Tea comes in various types, including tea bags and loose leaf tea leaves. Tea lovers consider either of these options based on several factors, including flavour profiles, health benefits, and the steeping process.
If you visit your local tea shop or online store, you may be spoilt for choice. This guide can be of immense help if you find yourself fixating on the topic ‘is loose leaf tea better than tea bags?’.
Main Differences Between Loose Tea And Teabag
There are many differences between loose leaf tea and tea bags, including:
The first place to look is the package. Teabags come in tiny bags, while loose leaf tea doesn’t require the protective seal of individual tea bags. Rather, loose leaf tea comes in tins and sometimes air-tight sealed bags, even though the latter is rare.
Many tea lovers tout tea bags as easy to use and prepare. You’ll only need to place a bag in a teapot or a cup full of hot water, leaving it to steep for about five to eight minutes.
Loose leaf tea lovers pour the broken tea leaves directly into the water. After steeping, you can remove the leaves with a strainer or tea infuser when you’re sure your hot water has infused the flavor.
History of Loose Tea
Customers began to request their tea in bags somewhere in 1920 when teabags started to gain ground as an emerging trend. Tea merchants moved from hand-sewn silk bags to gauze options when the demand for tea bags increased. Hand-sewn silk tea bags required more time and money to produce.
The gauze option also changed as tea manufacturers uncovered more economical ways like the crush-tear-curl (CTC) method to increase production and meet consumer demand.
Previously, tea manufacturers bagged loose leaf tea in tins as a quality preservation measure, but consumer convenience forced them to move to the bags.
4 Grades of Tea
Processing tea leaves involves sorting them into grades ranging from high to low quality. The four main tea grades include:
Whole leaf tea is the highest tea grade and, thus, the highest quality you’ll find on the market.
It is made of dried tea leaves and has the strongest flavour profile lasting through multiple steeping rounds.

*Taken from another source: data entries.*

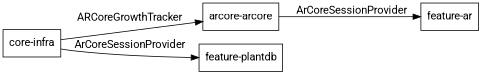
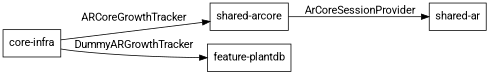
  digraph {
    fontname=Roboto
    rankdir=LR
    node [fontname=Roboto shape=box]
    edge [fontname=Roboto]
-   "shared-arcore" [label="arcore-arcore"]
-   "feature-ar"
+   "shared-arcore"
+   "feature-ar" [label="shared-ar"]
    "core-infra"
    "feature-plantdb"
    "shared-arcore" -> "feature-ar" [label=ArCoreSessionProvider]
    "core-infra" -> "shared-arcore" [label=ARCoreGrowthTracker]
-   "core-infra" -> "feature-plantdb" [label=ArCoreSessionProvider]
+   "core-infra" -> "feature-plantdb" [label=DummyARGrowthTracker]
  }
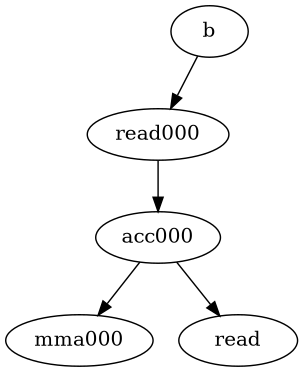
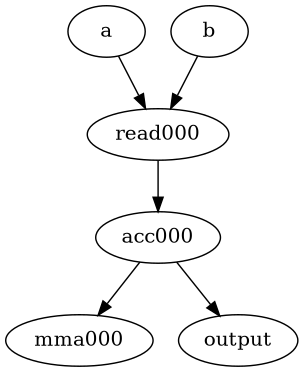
  strict digraph {
    node [style=n]
    n1 [label=acc000]
    n2 [label=mma000]
-   n3 [label=read]
+   n3 [label=output]
+   n4 [label=a]
    n5 [label=read000]
    n6 [label=b]
    n1 -> n2
    n1 -> n3
+   n4 -> n5
    n5 -> n1
    n6 -> n5
  }
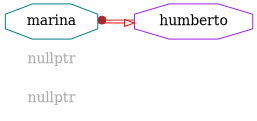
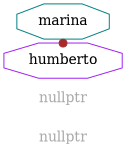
  digraph {
    nodesep=.05
    rankdir=LR
    node [color=invis]
    n1 [label=< <font color="#aaaaaa">nullptr</font> >]
    n2 [label=< <font color="#aaaaaa">nullptr</font> >]
    marina [color=teal shape=octagon]
    humberto [color=purple shape=octagon]
-   marina -> humberto [arrowhead=onormal color=red weight=10]
    humberto -> marina [arrowhead=dot color=brown constraint=false]
  }
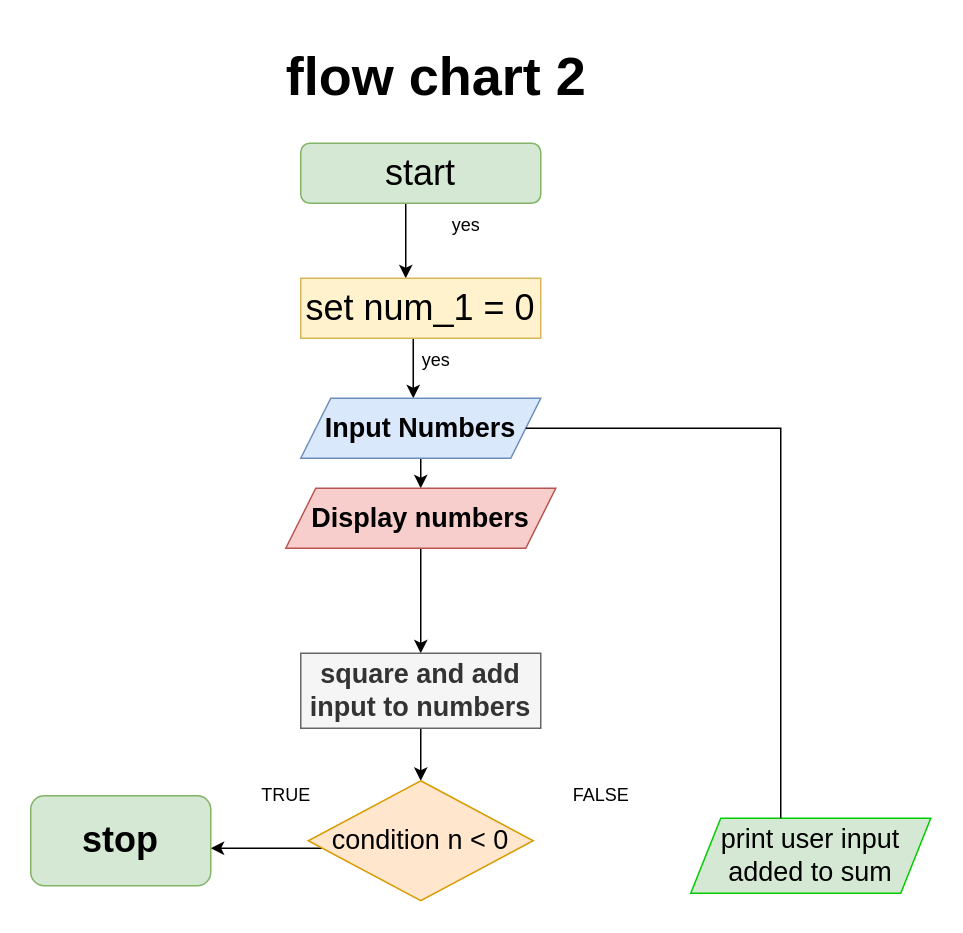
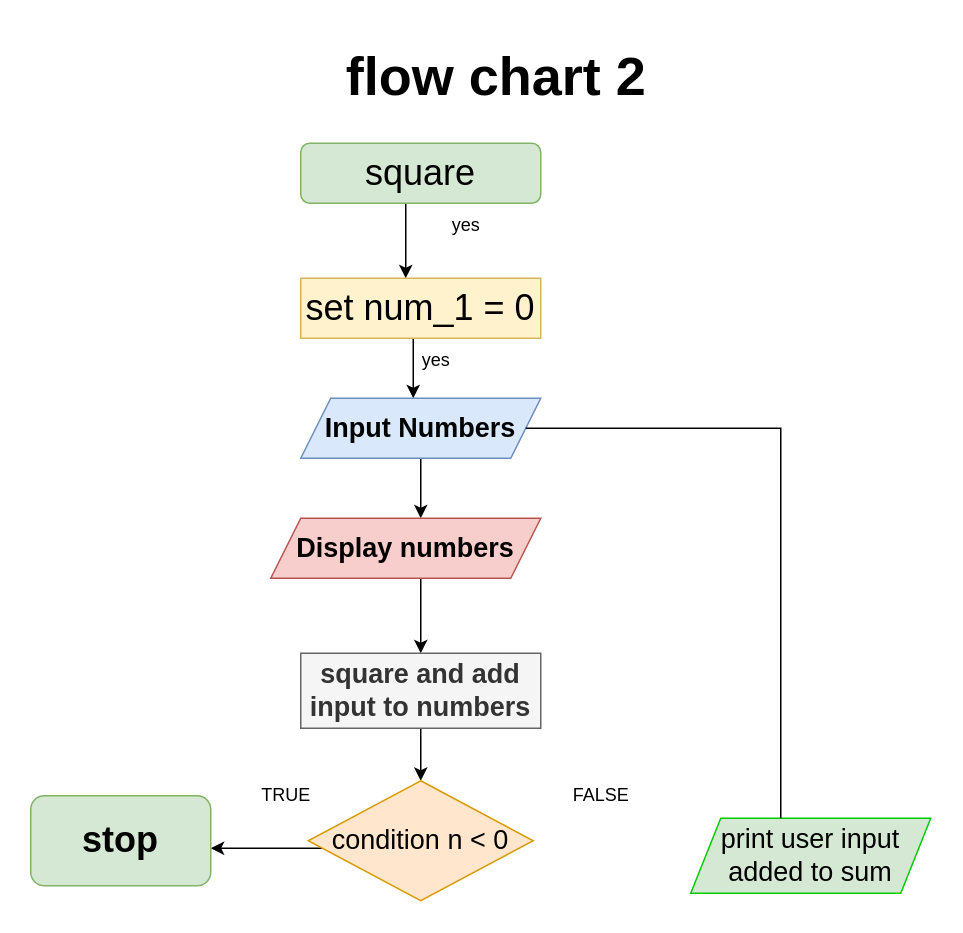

Also, whole leaf tea is the best place to look for all tea’s health and wellness benefits.
Broken leaves are crushed to maintain the flavour of whole leaf tea. They appear to be darker due to the crushing process.
This tea grade can be marketed and sold as loose leaf teas and last through several steeping rounds.
During the whole leaf crushing process, the fragments of tea leaves considered are called Fannings. Manufacturers deem these fragments as low quality compared to whole or broken tea leaves. Many tea bags are made with fannings and can barely last after one steeping round.
Dust is the lowest tea grade among the four. It’s also a residue of the crushing process, just like fannings. They are tiny particles sourced from the crushing process, and the best option to keep and sell dust is the teabag. Dust’s low quality doesn’t allow the flavour retention to last for multiple steepings.
The best way to choose between loose leaf tea and tea bags is to establish your purchasing preferences and needs.
For instance, you’ll gravitate more towards teabags if you’re affordability is your priority. Loose-leaf tea appeals more to seasoned tea lovers who may not want to compromise on quality and the tea-making culture.
Some people do not treat choosing between both tea options as an ‘either or’ situation. They use tea bags or loose leaf tea as and when. Ultimately, the choice is yours.